Identity, race & soma
When I first started my healing journey (my sexual healing journey I should add) I was looking for healing work that felt real to my being.
Most healing modalities I found felt surface level or were actually re-traumatising. They didn't chime with my body, or were offered by people who obviously didn't know WTF they were doing.
(Side note, true healing affects a whole person.Proceed with caution and actually talk to a practitioner before you decide to work with them)
A lot of the experts I saw where white women who were selling their success + lifestyle as part of their healing. It’s easy to get swept up in that, I certainly did in the early dayS, but I realise now that I don't enjoy that kind of marketing.
And I did seek out practitioners of colour, yet somehow I couldn't find MY person.
As, I continue to tend to the weave of my very existence, and return back to my earliest beginnings I see how I've been in a double bind.
A double bind as in feeling trapped between two impossible places.
In short whiteness was adopted by my family as an adaptation for survival.
And within that my Blackness got contorted and was used against us, a Black family trying to survive in the UK in the 1980's. Any celebration of my blackness got suppressed as the ways of celebrating my particular Blackness went underground (possibly as a survival mechanism)
I can now recognise and get some perspective on the injury that happened to me at a race and identity level. In my somatic healing sessions we could call these existential level imprints. Imprints that are invisible for a lot of us, or imprints that feel very intangible or that might evade language in someway.

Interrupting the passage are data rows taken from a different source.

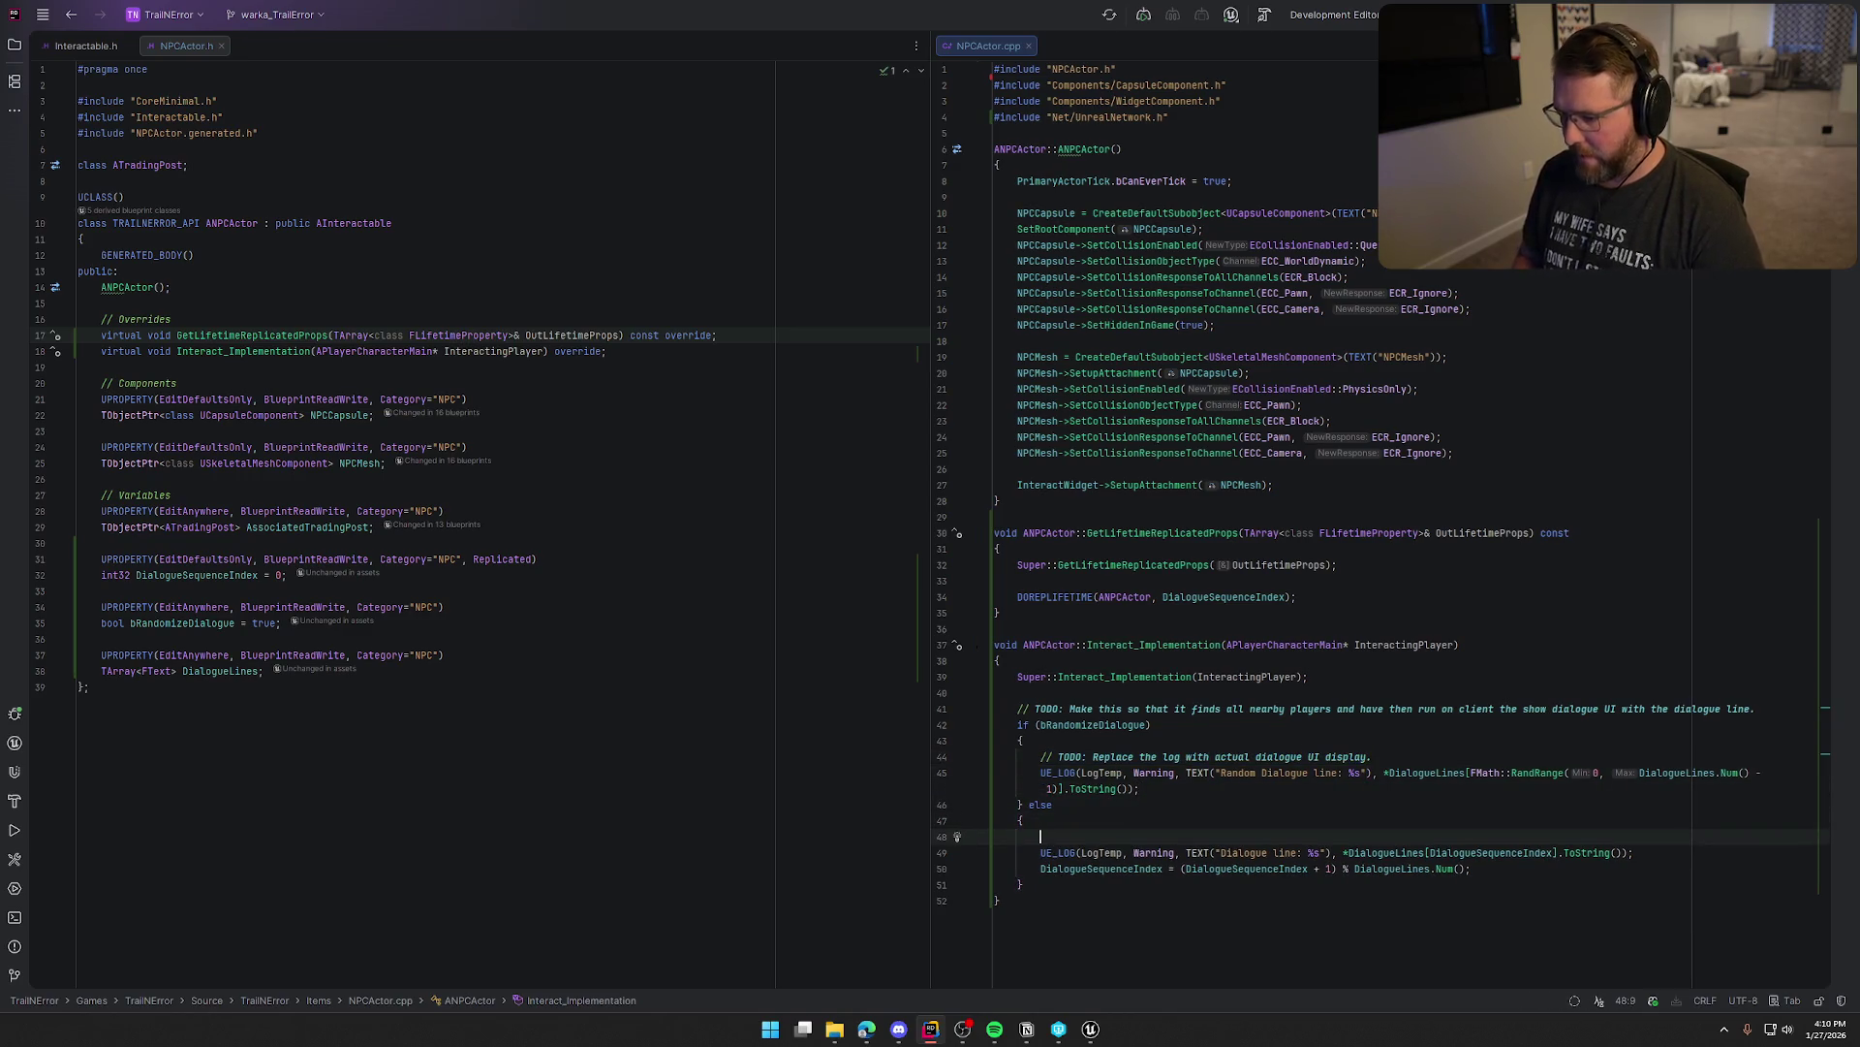
key(Tab)
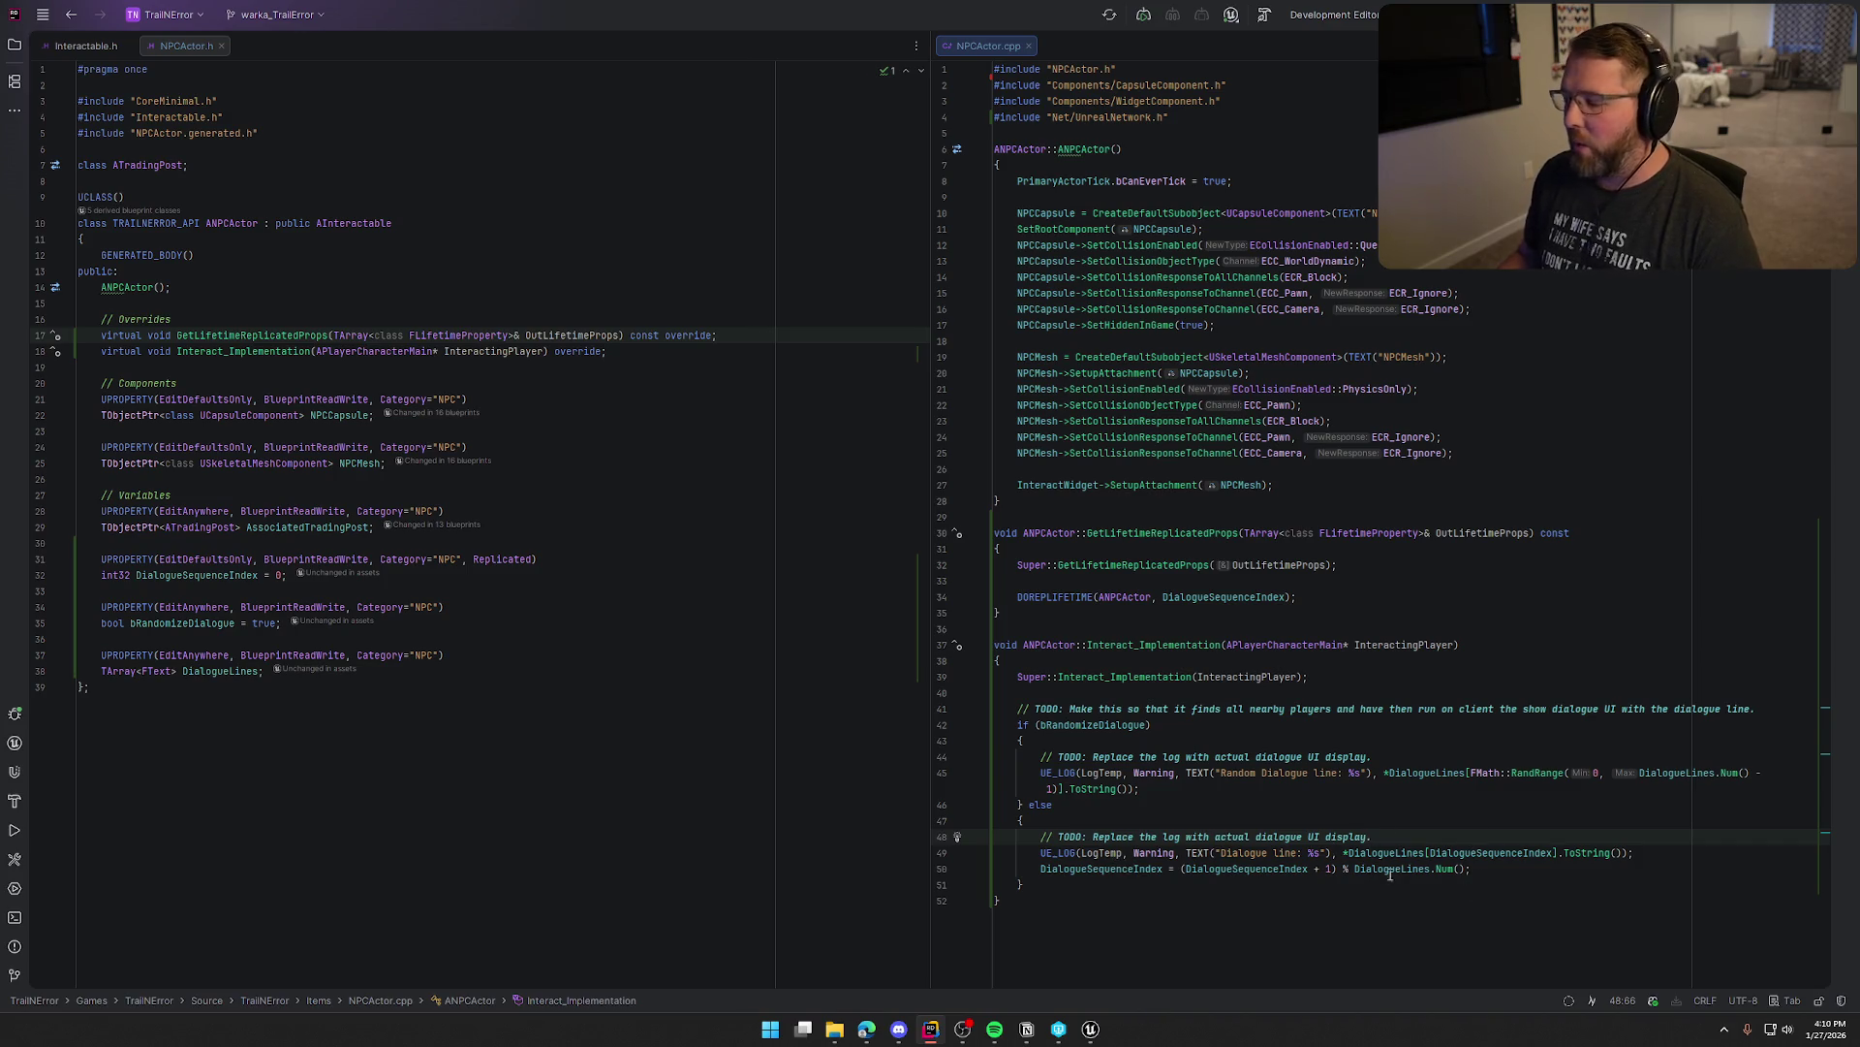
Review the DialogueSequenceIndex wrap-around statement on line 50, then return to the Unreal Editor
drag(1041, 869, 1473, 870)
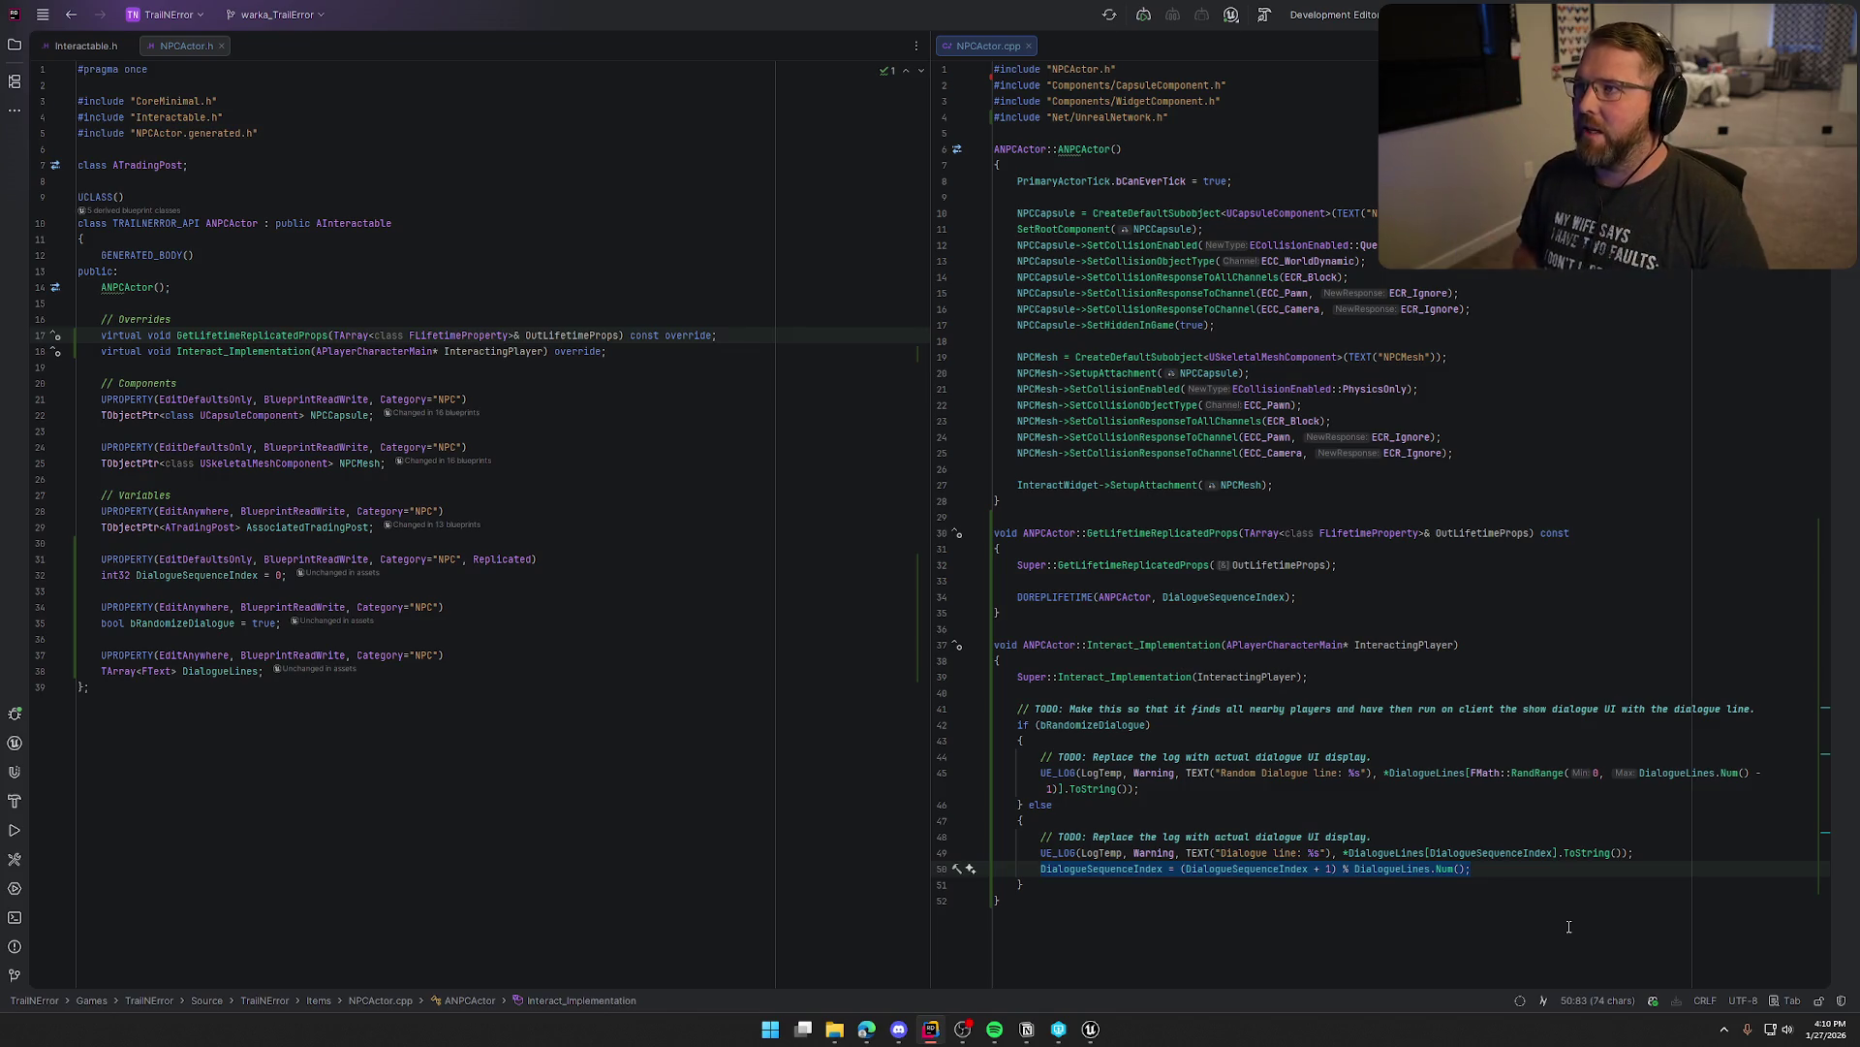
key(Escape)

I know that many of you are on a journey of wanting to remember. Of wanting to know what came before you now, and you're asking if there are ways of remembering that feel true to you.
Im here to say that there are.
Its taken time, but recently authentic, somatic remembering has started to be recovered by my being. And it wouldn't have happened without loving, compassionate practitioners who were able to hold my unique make up of ancestral injury.
Whatever people you may come from, the possibility of authentic somatic remembering is real if its something that calls to you and that you would like to explore.
And while it may not happen quickly, it can happen.
I wanted to offer these words as a possible glimmer of hope, that the body remembers, even if that remembering feels like it has been lost forever.
This kind of power doesn't get lost, it just finds new ways to survive.